La sala estaba tan silenciosa que podía oírse el zumbido la computadora portátil del transcriptor.

«Oh, Dios-pensó Jordan-. Voy a tener que aguantar esto durante los próximos tres meses».

– Así se reía el Instituto Sterling el día seis de marzo del dos mil siete. Eran las siete cincuenta de la mañana y las clases acababan de comenzar. Courtney Ignatio estaba en clase de química, en un examen. Whit Obermeyer estaba en la oficina principal, para pedir un pase de retraso porque había tenido un problema con el coche esa mañana. Grace Murtaugh salía de la enfermería, donde había tomado un Tylenol para el dolor de cabeza. Matt Royston estaba en clase de historia con su mejor amigo, Drew Girard. Ed McCabe estaba anotando en la pizarra las tareas para la clase de matemáticas que iba a dar. A las siete cincuenta del seis de marzo, no había nada que sugiriese a ninguna de estas personas, ni a ningún otro miembro de la comunidad del Instituto Sterling, que aquél no fuera a ser sino otro típico día de escuela.

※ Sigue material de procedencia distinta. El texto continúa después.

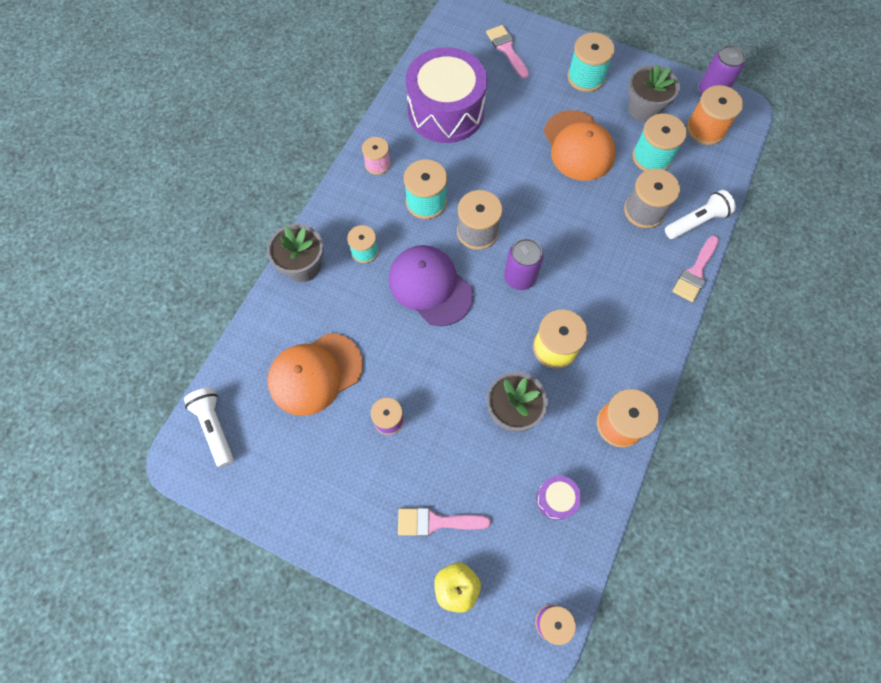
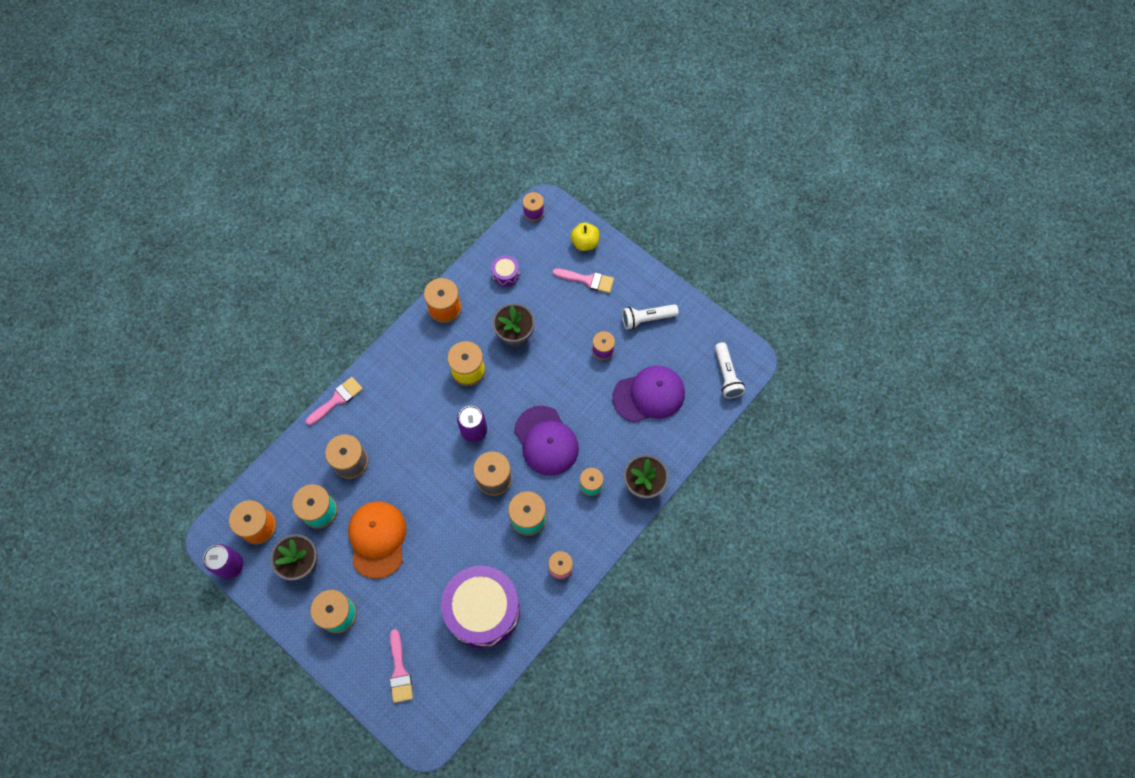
camera: 165 degrees left, 0 degrees up
orange cap [267,333,363,416] -> purple cap [612,366,685,423]
white flashlight [665,190,736,239] -> white flashlight moved to [622,304,679,329]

Diana presionó un botón y apareció una nueva foto: Ed McCabe, en el suelo, con los intestinos desbordándole del estómago mientras un chico lloroso apretaba con sus dos manos la herida abierta.

– Así era el Instituto Sterling a las diez y diecinueve de la mañana del seis de marzo del dos mil siete. Ed McCabe nunca llegó a dar a sus alumnos las tareas de matemáticas, porque diecinueve minutos antes, Peter Houghton, de diecisiete años, un estudiante de tercero del Instituto Sterling, irrumpió por las puertas con una mochila que contenía cuatro armas: dos escopetas recortadas, y dos pistolas semiautomáticas de nueve milímetros completamente cargadas.